#### [Übungstext]
※
Nun ist es jedoch ausgerechnet ein Protokoll aus dem Auswärtigen Amt selbst, das einen möglicherweise folgenschweren Imageschaden für den BND hervorrufen könnte. Demnach habe ein Vertreter des BND am vorvergangenen Freitag einen militärischen Vormarsch der Taliban auf Kabul als „eher unwahrscheinlich“ eingeschätzt – zwei Tage später waren die Milizen die bestimmende Kraft in der Hauptstadt.

Der BND war stattdessen davon ausgegangen, dass die Taliban-Führung in Doha mit einer über 30 bis 60 Tage währenden Einkesselungstaktik rechne, da man einen vermeintlich zu erwartenden blutigen Kampf um Kabul vermeiden wolle. Vollständig ausgeschlossen hatte der BND-Vertreter das Szenario jedoch nicht, heißt es im „Spiegel“ weiter.

Während die Amerikaner schon tags darauf die „Grüne Zone“ im Zentrum Kabuls verließen, die Botschaft räumten und sich zum Flughafen begaben, zeigten sich deutsche Akteure vor Ort von den Ereignissen überrollt. Zwar war innerhalb der Regierung durchaus schon mehrere Monate vor dem Siegeszug der Taliban auf höchster Ebene über einen Fall von Kabul und das Schicksal der Ortskräfte diskutiert worden.
※
#### [Aufgelistete Zeilen]
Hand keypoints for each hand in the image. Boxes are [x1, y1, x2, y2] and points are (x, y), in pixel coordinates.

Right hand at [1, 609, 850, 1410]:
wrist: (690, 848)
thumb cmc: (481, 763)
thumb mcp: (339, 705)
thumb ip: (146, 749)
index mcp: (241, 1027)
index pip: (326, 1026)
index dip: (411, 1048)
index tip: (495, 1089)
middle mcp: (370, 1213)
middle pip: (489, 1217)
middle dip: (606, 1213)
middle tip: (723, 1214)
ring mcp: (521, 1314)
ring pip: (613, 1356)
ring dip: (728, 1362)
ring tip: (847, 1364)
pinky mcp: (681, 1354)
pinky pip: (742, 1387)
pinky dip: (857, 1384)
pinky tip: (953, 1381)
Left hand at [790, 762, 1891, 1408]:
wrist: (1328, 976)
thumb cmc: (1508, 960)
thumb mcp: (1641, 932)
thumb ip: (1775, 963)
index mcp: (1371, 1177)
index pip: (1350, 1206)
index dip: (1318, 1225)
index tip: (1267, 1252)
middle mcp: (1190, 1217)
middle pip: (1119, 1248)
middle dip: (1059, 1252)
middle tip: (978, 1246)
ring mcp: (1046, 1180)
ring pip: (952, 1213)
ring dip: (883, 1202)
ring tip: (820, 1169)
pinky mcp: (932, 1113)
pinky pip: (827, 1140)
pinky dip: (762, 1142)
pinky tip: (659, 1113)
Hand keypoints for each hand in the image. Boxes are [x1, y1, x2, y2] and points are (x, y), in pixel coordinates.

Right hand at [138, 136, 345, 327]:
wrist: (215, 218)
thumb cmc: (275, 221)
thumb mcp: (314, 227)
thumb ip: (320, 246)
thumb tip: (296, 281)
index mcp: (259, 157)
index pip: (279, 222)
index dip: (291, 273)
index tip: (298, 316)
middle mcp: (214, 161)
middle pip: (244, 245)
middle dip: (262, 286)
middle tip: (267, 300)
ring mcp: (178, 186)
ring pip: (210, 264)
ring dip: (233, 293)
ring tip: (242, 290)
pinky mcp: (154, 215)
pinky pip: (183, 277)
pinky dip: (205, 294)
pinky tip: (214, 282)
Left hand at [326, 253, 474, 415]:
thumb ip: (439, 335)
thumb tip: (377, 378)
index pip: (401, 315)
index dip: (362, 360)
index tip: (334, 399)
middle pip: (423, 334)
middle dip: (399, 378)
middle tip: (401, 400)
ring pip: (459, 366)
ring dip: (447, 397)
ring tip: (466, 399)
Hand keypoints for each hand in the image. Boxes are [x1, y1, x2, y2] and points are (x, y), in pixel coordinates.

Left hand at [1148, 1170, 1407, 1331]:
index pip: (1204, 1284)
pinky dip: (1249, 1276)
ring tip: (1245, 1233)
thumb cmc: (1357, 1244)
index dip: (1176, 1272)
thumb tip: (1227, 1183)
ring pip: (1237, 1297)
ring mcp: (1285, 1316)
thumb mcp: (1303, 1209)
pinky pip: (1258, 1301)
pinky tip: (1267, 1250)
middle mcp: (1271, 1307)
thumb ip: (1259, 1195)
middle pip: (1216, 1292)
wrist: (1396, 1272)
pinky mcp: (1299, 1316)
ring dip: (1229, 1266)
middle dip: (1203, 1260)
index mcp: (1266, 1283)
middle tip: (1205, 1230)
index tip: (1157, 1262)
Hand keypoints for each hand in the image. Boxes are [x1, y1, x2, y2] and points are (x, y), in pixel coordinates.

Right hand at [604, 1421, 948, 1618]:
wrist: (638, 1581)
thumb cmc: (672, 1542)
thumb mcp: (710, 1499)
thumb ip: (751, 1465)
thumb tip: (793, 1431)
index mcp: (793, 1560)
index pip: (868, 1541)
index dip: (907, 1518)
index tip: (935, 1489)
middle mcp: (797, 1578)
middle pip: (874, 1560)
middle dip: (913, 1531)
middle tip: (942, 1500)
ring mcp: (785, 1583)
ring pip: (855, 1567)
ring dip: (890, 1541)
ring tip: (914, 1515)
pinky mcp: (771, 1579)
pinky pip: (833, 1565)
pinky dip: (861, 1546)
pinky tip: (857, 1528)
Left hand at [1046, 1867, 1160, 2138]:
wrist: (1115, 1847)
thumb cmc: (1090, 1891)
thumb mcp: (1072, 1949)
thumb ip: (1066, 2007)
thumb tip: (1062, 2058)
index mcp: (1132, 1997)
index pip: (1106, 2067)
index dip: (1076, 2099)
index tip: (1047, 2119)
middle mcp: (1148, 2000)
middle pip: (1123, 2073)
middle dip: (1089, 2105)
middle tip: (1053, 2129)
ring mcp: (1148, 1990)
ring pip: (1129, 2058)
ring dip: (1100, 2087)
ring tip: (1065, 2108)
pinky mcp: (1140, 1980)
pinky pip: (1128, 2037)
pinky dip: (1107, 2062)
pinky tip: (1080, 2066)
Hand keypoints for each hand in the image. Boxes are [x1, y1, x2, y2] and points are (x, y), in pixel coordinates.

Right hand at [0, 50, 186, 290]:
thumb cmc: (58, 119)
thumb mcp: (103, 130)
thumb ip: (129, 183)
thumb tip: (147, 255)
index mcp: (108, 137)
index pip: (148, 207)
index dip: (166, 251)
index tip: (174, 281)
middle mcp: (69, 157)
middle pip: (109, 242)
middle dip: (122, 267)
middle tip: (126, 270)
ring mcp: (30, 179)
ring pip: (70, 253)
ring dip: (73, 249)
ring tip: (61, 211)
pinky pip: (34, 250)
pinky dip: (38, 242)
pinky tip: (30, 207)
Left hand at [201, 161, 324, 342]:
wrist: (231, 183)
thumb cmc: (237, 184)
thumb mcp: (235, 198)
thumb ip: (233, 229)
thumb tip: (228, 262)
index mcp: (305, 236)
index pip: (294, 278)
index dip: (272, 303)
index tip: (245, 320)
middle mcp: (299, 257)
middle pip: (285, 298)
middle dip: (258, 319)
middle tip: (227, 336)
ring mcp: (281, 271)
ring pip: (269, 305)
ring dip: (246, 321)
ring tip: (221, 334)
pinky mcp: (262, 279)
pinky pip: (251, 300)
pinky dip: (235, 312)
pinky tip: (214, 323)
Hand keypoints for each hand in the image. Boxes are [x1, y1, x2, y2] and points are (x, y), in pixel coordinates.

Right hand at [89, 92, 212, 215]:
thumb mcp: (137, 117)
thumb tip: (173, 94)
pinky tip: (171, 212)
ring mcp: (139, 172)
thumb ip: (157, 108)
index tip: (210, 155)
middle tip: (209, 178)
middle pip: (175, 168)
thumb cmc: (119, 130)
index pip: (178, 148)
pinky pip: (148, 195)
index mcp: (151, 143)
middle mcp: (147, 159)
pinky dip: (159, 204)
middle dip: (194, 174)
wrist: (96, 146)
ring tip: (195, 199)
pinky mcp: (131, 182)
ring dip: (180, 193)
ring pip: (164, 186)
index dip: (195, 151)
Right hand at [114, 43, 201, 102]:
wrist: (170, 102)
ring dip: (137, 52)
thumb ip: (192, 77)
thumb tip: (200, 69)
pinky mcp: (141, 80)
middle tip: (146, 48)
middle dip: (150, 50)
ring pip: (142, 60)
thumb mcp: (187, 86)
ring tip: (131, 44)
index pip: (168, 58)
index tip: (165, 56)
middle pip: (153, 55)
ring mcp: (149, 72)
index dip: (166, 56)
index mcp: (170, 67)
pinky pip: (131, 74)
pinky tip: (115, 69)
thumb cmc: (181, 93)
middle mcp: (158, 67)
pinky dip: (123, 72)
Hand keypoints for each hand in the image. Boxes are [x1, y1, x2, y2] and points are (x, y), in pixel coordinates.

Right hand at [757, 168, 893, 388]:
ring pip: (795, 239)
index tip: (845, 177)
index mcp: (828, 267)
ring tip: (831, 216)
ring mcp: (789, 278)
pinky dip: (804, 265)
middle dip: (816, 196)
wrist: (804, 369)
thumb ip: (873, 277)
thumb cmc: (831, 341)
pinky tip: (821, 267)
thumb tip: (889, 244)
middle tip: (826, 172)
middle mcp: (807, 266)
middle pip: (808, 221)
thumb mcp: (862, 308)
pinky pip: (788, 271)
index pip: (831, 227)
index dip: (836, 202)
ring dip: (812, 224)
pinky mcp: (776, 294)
※
#### [Aufgabe]
Geben Sie aus dem Übungstext alles von „Während die Amerikaner“ bis hinunter zu „Ortskräfte diskutiert worden.“ erneut wieder und tauschen Sie dabei „Flughafen“ gegen „Flugplatz“ aus. Die Zeilen stammen aus einer anderen Quelle.

#### [Ihre Lösung]
Während die Amerikaner schon tags darauf die „Grüne Zone“ im Zentrum Kabuls verließen, die Botschaft räumten und sich zum Flugplatz begaben, zeigten sich deutsche Akteure vor Ort von den Ereignissen überrollt. Zwar war innerhalb der Regierung durchaus schon mehrere Monate vor dem Siegeszug der Taliban auf höchster Ebene über einen Fall von Kabul und das Schicksal der Ortskräfte diskutiert worden.